Research outcomes and conversations with the developer on specific questions about building the skill led to the answer to the major business-related question: What will be the 1st version of the skill?

For MVP we decided to extend the functionality of the Tesla mobile application. The made decision helped us to frame the timeline and make the design decisions based on available development resources.

Rapid prototyping and iterating the conversational flows

Having Tesla API capabilities and user stories in mind: crafted based on the interviews, we created simple linear scripts and after the user flows based on the user intents. The user flow charts allowed us to see the design from the high-level and envision possible directions the user might take.

 User flow endless iterations

User flow endless iterations

Role play or a usability test?

What we did next? We took the scripts for the users to test. The goal of the usability test was to explore the possible conversation flows and phrasing in a lo-fi way. Here how we did it: I was for the voice assistant, using a script to respond to user commands in the moment. This approach allowed us to adjust the responses on the fly. I should admit that these interactions should be different in real context, but the usability test allowed us to explore the design directions and make one step forward to understand what the problems of the real users are.

 A brief dialog between the user and Amazon Alexa

A brief dialog between the user and Amazon Alexa


Key takeaways

Conducting lo-fi usability tests early in the process helped us to get a sense of the conversational flow the user might possibly follow and how they might phrase their thought. We realized that our design is lacking navigation actions that are recommended to help users to navigate the conversation.

Finding the right voice prototyping tool that fits the project

Considering the usability test outcomes we adjusted the scripts and iterated the user flow diagrams. We still needed to find a way to map out the different ways in which people phrase their intent. So we decided to create a phrase map to identify the utterances (phrasings) the Amazon Alexa skill will recognize.

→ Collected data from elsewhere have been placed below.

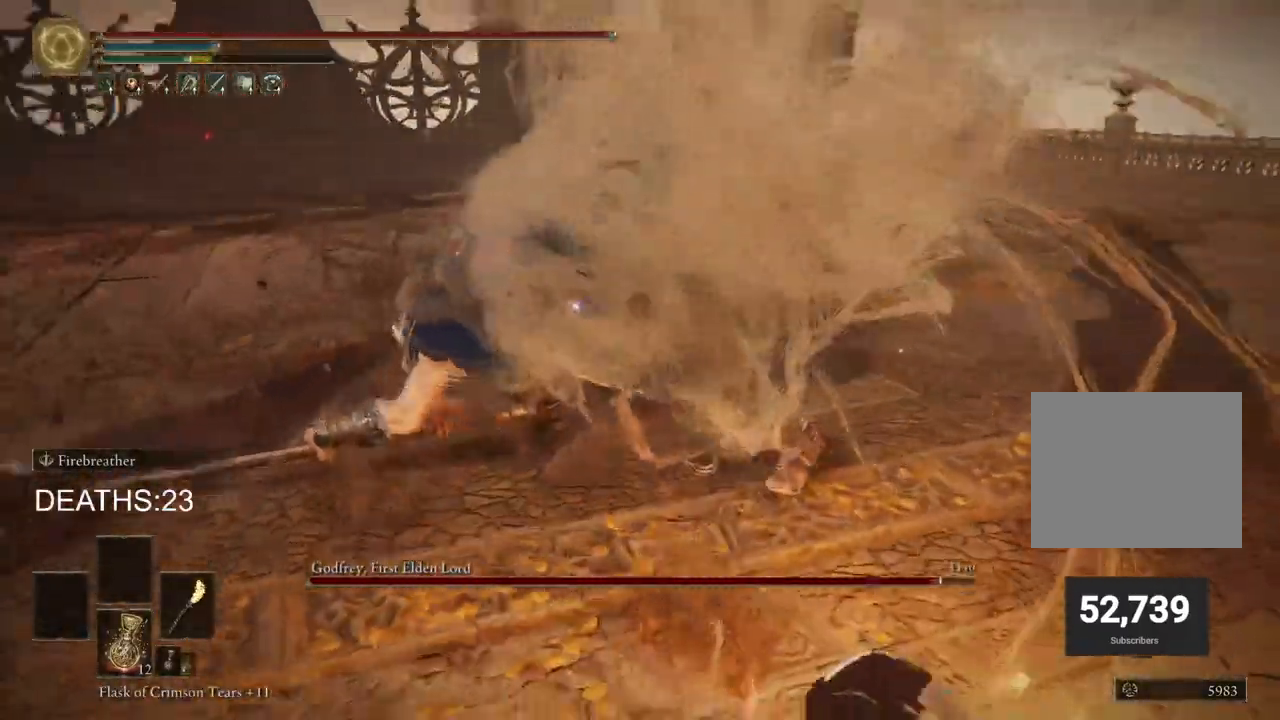
{"buttons": ["R1"], "left_stick": "up-right", "right_stick": "center", "events": [[467, "R1", "down"]]}
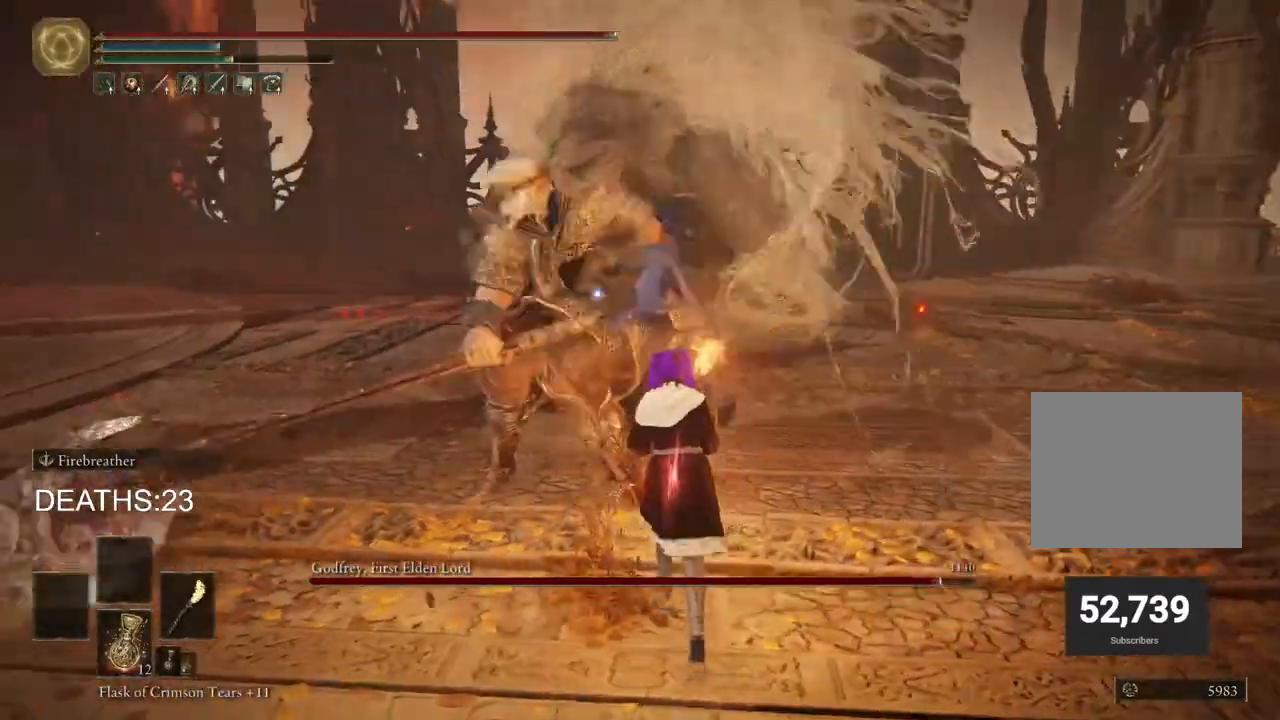
{"buttons": [], "left_stick": "up", "right_stick": "center", "events": [[83, "R1", "up"], [217, "left_stick", "up"]]}
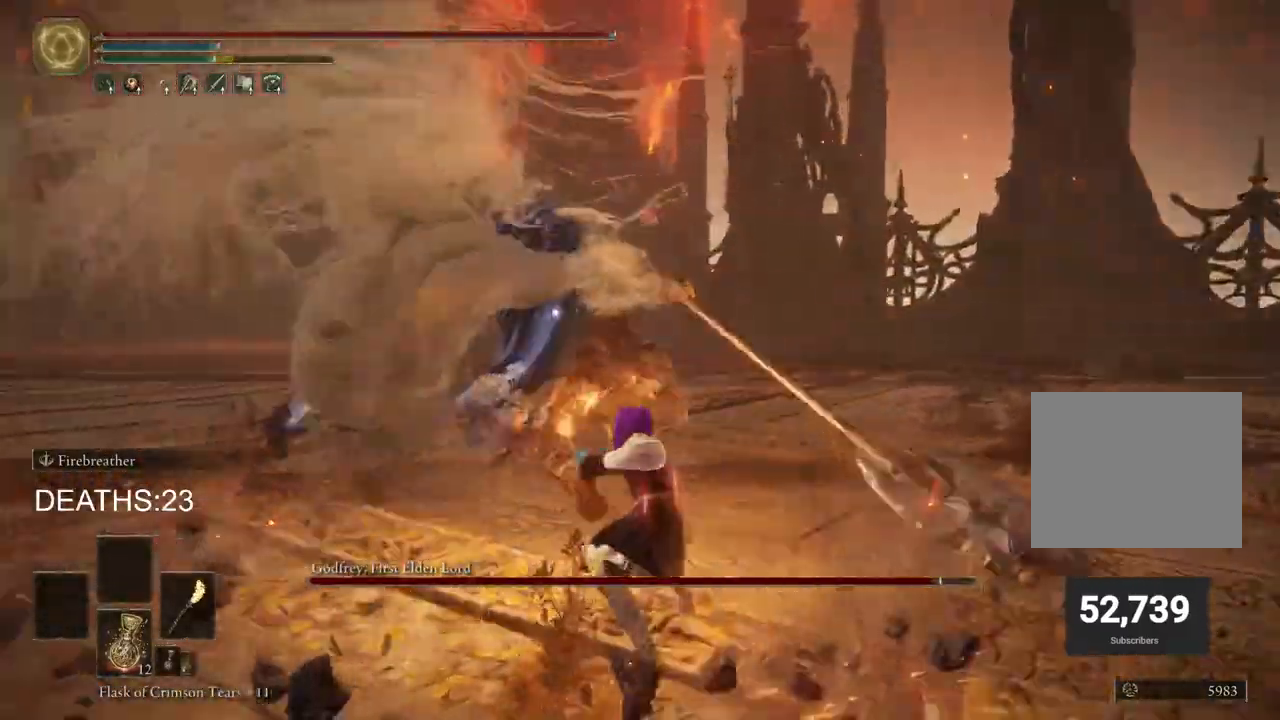
{"buttons": ["CIRCLE"], "left_stick": "up-left", "right_stick": "center", "events": [[367, "left_stick", "up-left"], [500, "CIRCLE", "down"]]}
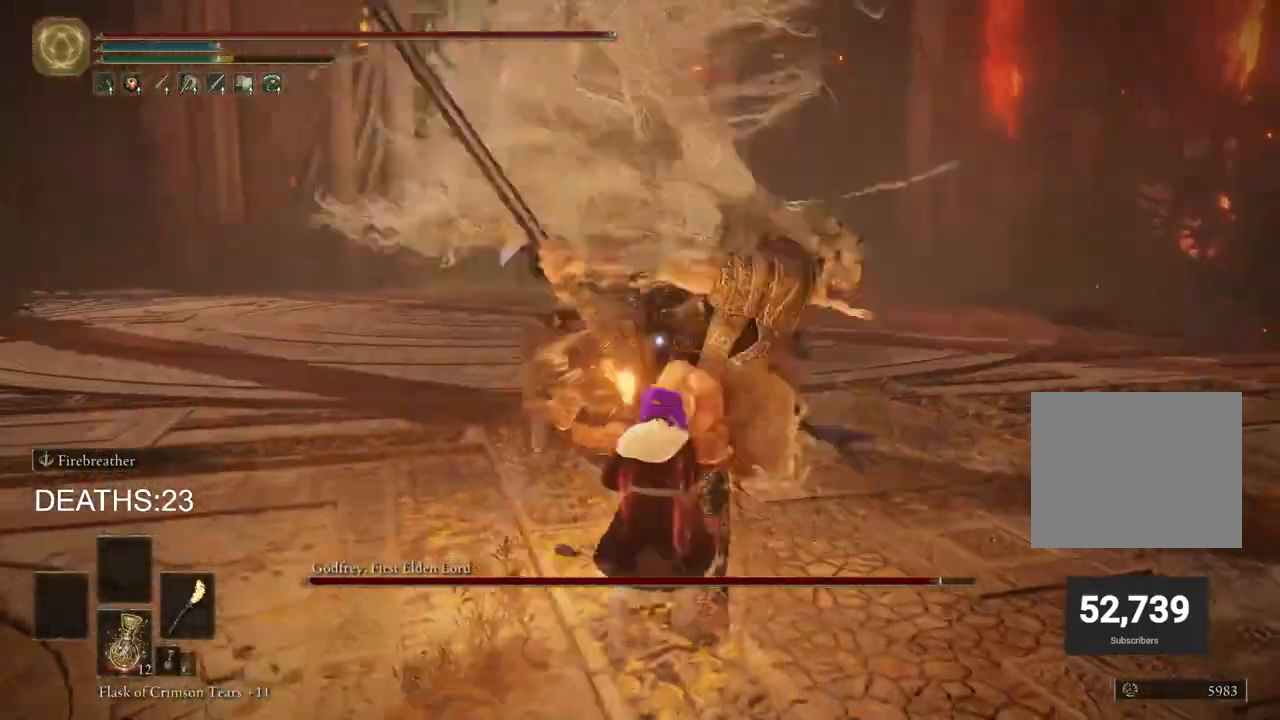
{"buttons": ["R2"], "left_stick": "up", "right_stick": "center", "events": [[100, "CIRCLE", "up"], [367, "left_stick", "up"], [383, "R2", "down"]]}
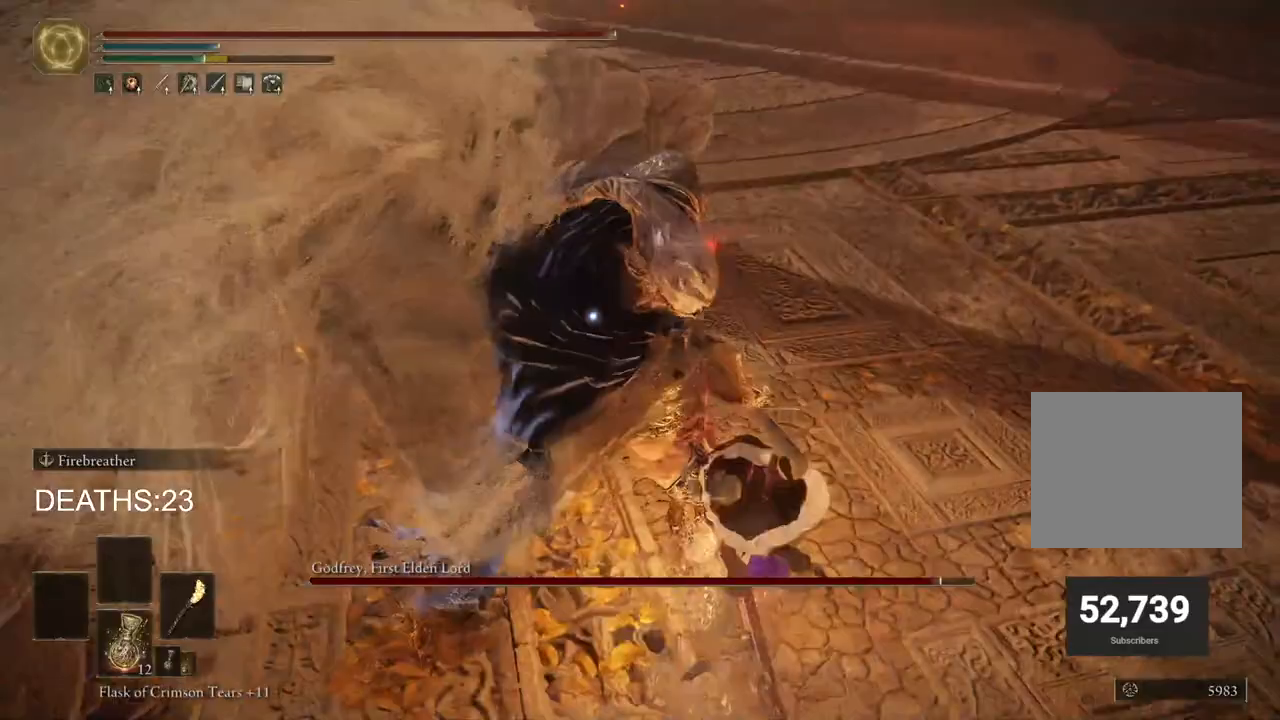
{"buttons": ["R2"], "left_stick": "up", "right_stick": "center", "events": []}
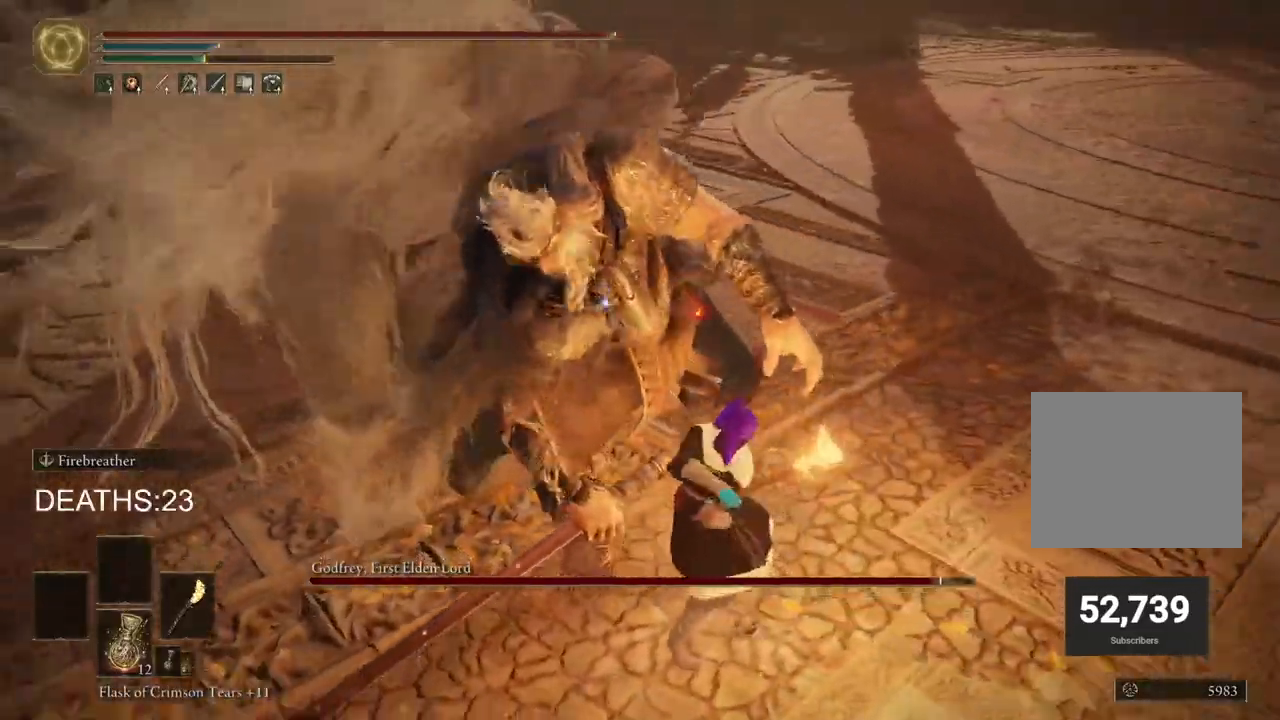
{"buttons": ["R2"], "left_stick": "up", "right_stick": "center", "events": []}
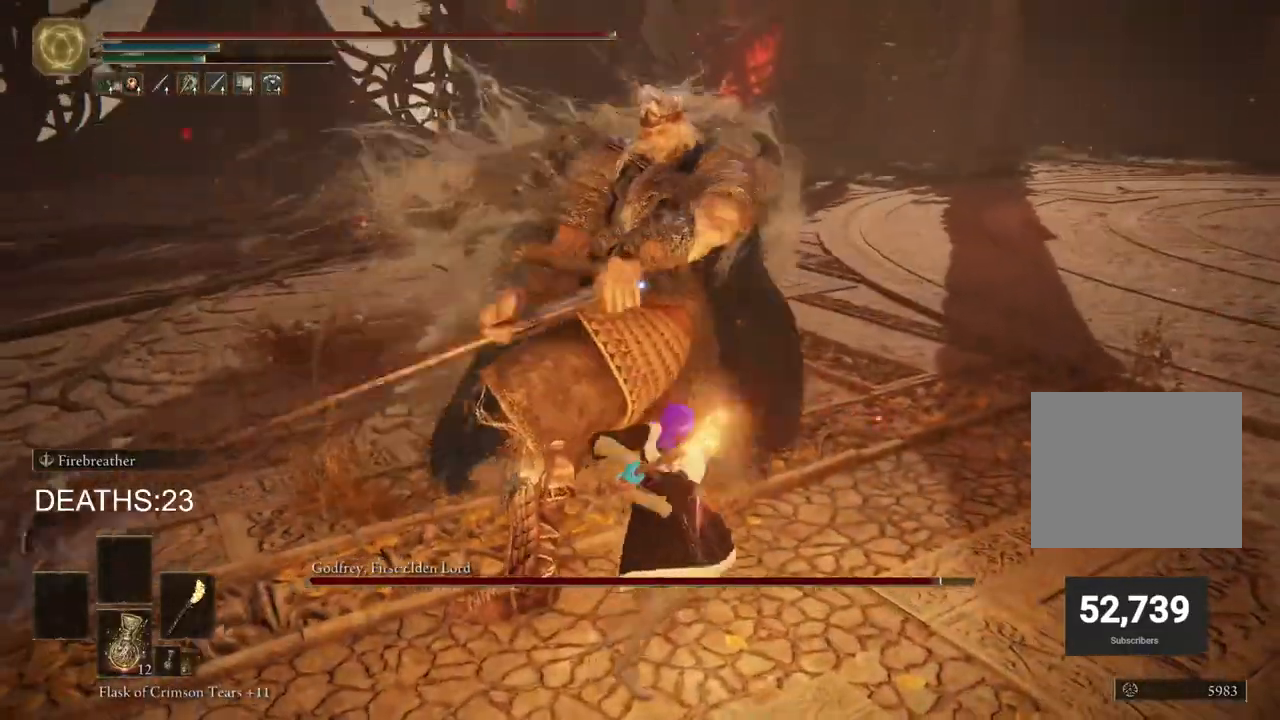
{"buttons": [], "left_stick": "right", "right_stick": "center", "events": [[333, "R2", "up"], [350, "left_stick", "up-right"], [450, "left_stick", "right"]]}
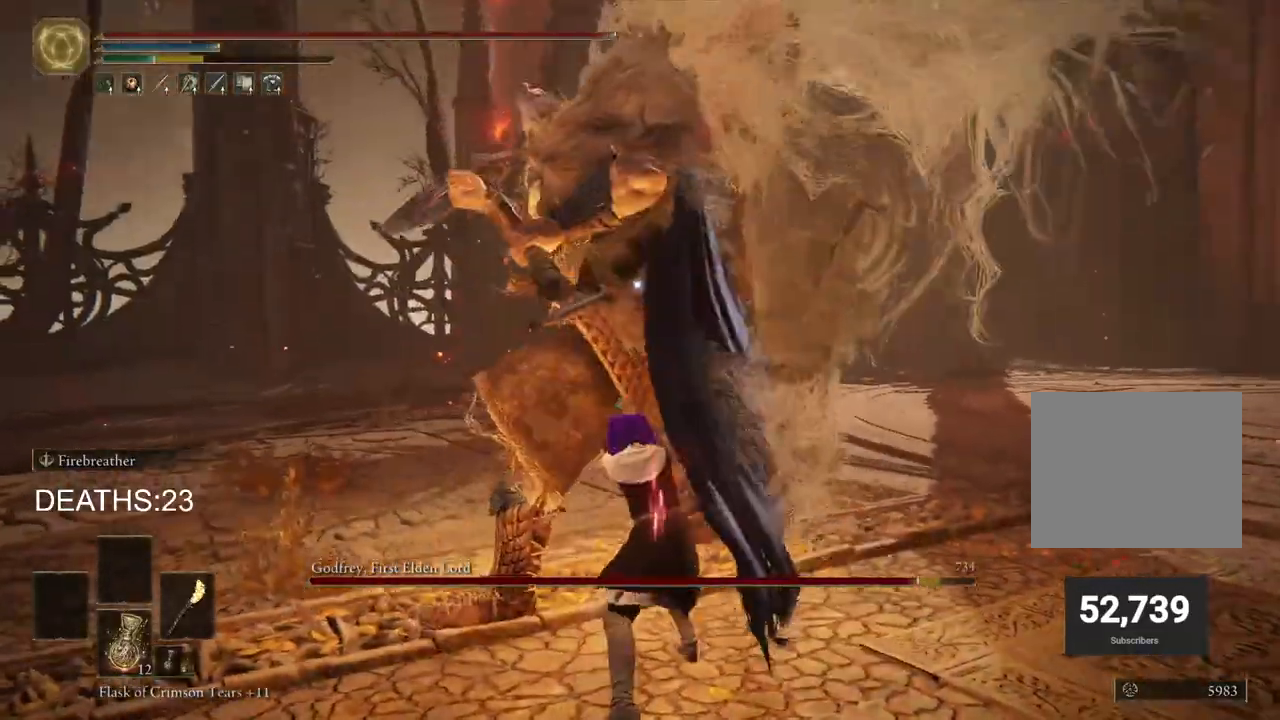
{"buttons": [], "left_stick": "right", "right_stick": "center", "events": []}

 Phrase map for the battery state intent to visualize the utterances

Phrase map for the battery state intent to visualize the utterances

Now that all the necessary documents including the scripts, utterances, and user flows were updated, it was time to take our lo-fi prototype to the next level. Thus we explored available voice prototyping tools to test the design in a naturalistic setting (the real users home).

Here are the options that we explored most.

  • WOZ approach. Write a script that includes many possible options, select the appropriate option for the moment and use Text to Speech for Mac to read it aloud
  • SaySpring. Software to create voice-driven experience prototype with a drag-and-drop design tool.
  • Story Speaker Plugin for Chrome. Software to create talking, interactive stories without coding. Write a story in a Google Doc, push a button, and every Google Home device linked to the account can play it or you can play it on your Mac.
  • Botsociety. Software to preview and prototype chatbots and voice. Write the script, play to preview the prototype, share with a group, export if needed, send invite to testers to try out the design (1 user flow at a time) and start building (use Botsociety API to get a JSON representation of your mockups).

We used both Botsociety and Sayspring. The Botsociety was useful for visualizing possible scenarios in the flowchart and also playing it to check what the scripts sound like. For usability tests, we decided to use SaySpring as we found it more intuitive to use for this purpose. It also generates a script for each user flow, allowing you to follow along during testing. In addition, each time the prototype is used, a transcript of the interaction is created to review (3 Transcript limit for Free Plans). Here is an example one of the usability test participant’s scripts presented on Botsociety:


I decided to share my process while the project is not finished yet to get feedback from the community. I researched and found various ways designers approach the design of a conversational experience. Maybe this is because of the project differences or maybe because of the technical specifications and developmental resources.